If I dig into each thread individually, I see that 2 threads complete the sort within about 5 seconds (@20 seconds overall, after 15 seconds spent on the table scan). If all threads progressed at this rate, the VARCHAR(256) index creation would have completed in roughly the same time as the original table.

However, the remaining 6 threads progress at a much slower rate. This may be due to the way that memory is allocated and the way that the threads are being held up by I/O as they are spilling data. I don't know for sure though.
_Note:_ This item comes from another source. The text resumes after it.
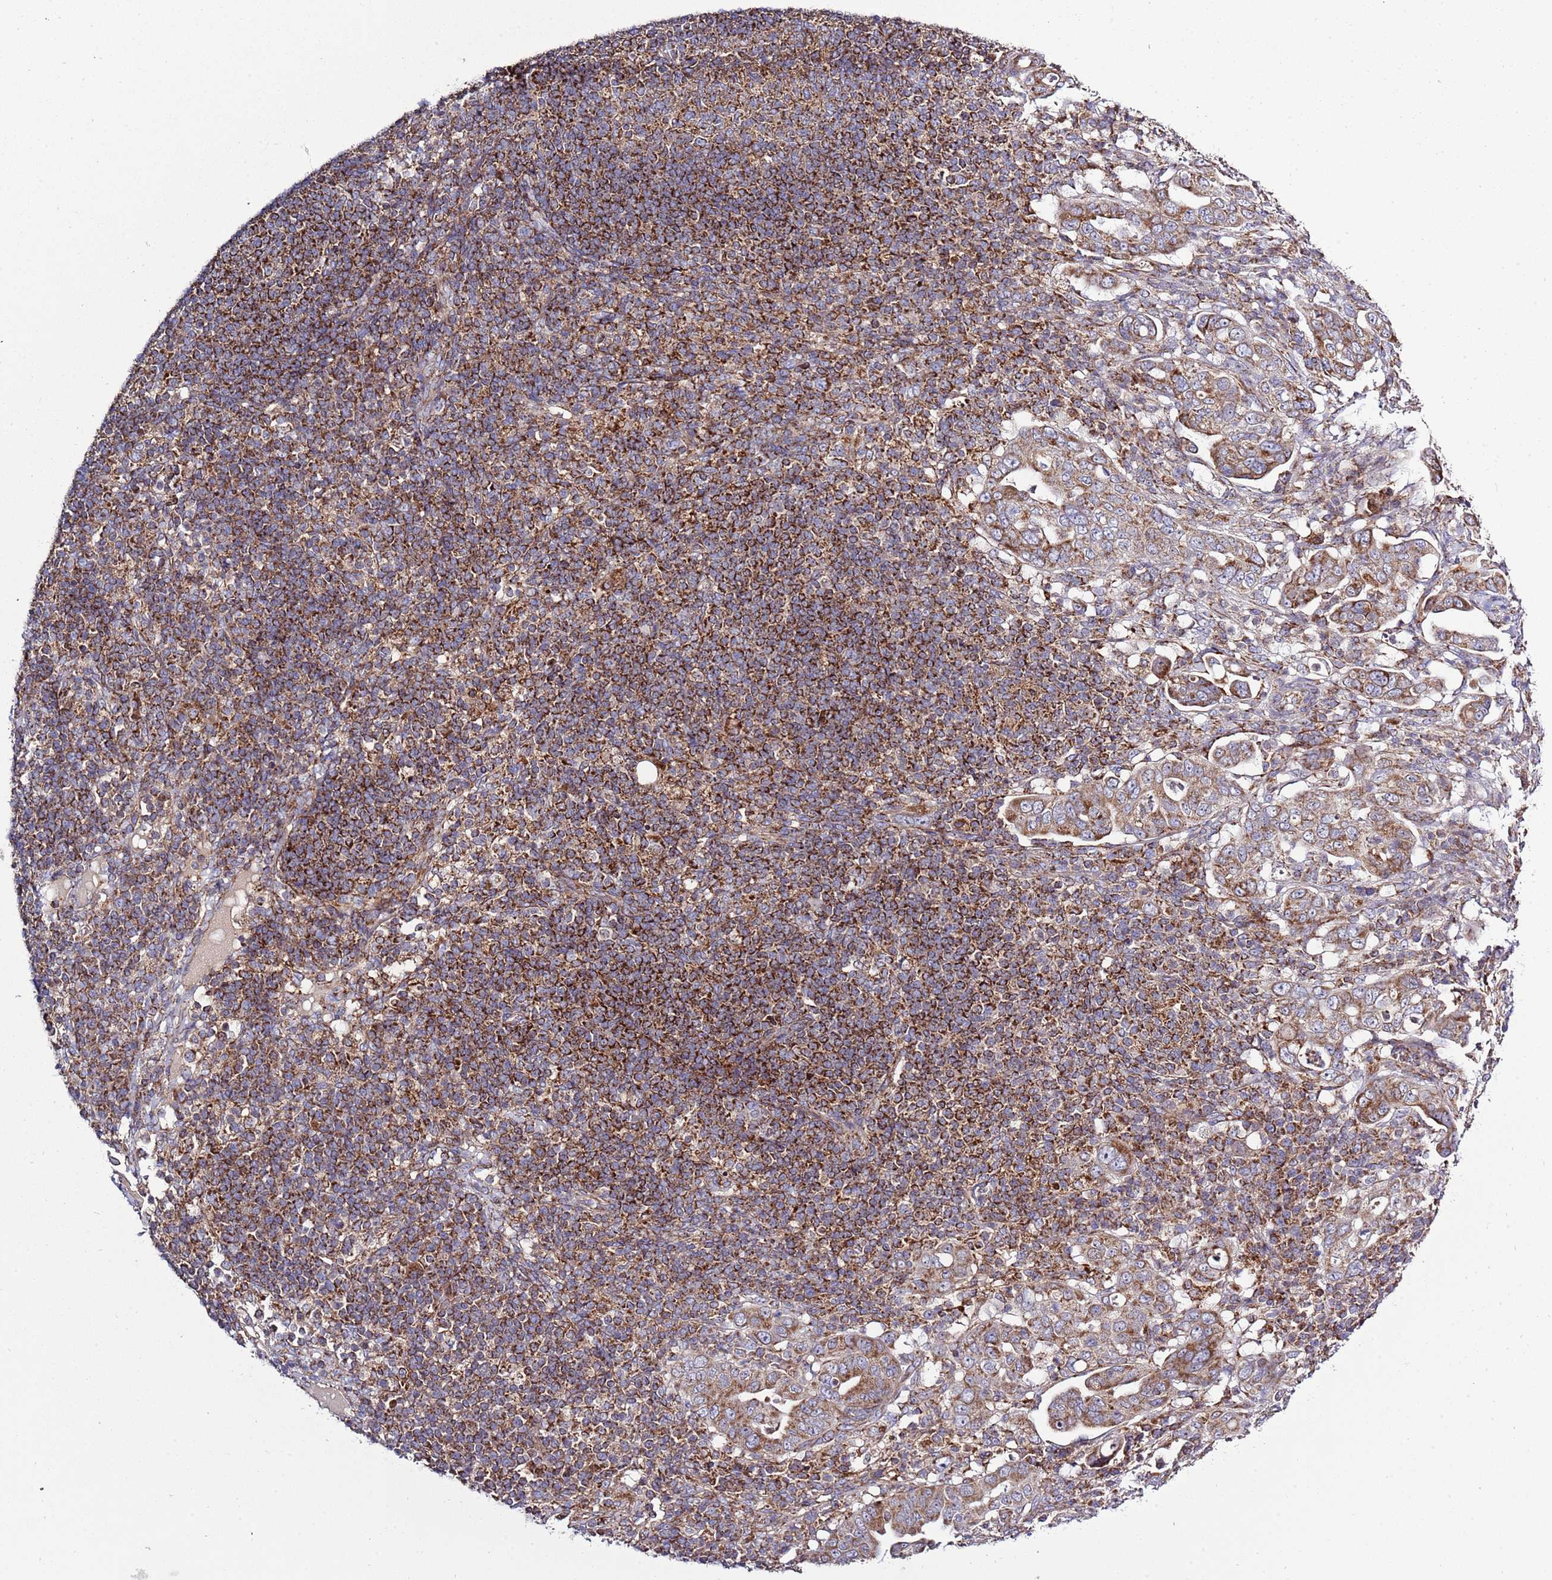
{"staining": {"intensity": "moderate", "quantity": ">75%", "location": "cytoplasmic/membranous"}, "tissue": "pancreatic cancer", "cell_type": "Tumor cells", "image_type": "cancer", "snomed": [{"axis": "morphology", "description": "Normal tissue, NOS"}, {"axis": "morphology", "description": "Adenocarcinoma, NOS"}, {"axis": "topography", "description": "Lymph node"}, {"axis": "topography", "description": "Pancreas"}], "caption": "A micrograph of pancreatic cancer (adenocarcinoma) stained for a protein reveals moderate cytoplasmic/membranous brown staining in tumor cells.", "gene": "IRS4", "patient": {"sex": "female", "age": 67}}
enter image description here


What can you do?

There are a number of things you might considering trying:

  • Work with the vendor to roll back to a previous version. If that's not possible, let the vendor that you are not happy with this change so that they can consider reverting it in a future release.
  • When adding your index, consider using OPTION (MAXDOP X) where X is a lower number than your current server-level setting. When I used OPTION (MAXDOP 2) on this specific data set on my machine, the VARCHAR(256) version completed in 25 seconds (compared to 3-4 minutes with 8 threads!). It's possible that the spilling behavior is exacerbated by higher parallelism.
  • If additional hardware investment is a possibility, profile the I/O (the likely bottleneck) on your system and consider using an SSD to reduce the latency of the I/O incurred by spills.


Further reading

Paul White has a nice blog post on the internals of SQL Server sorts that may be of interest. It does talk a little bit about spilling, thread skew, and memory allocation for parallel sorts.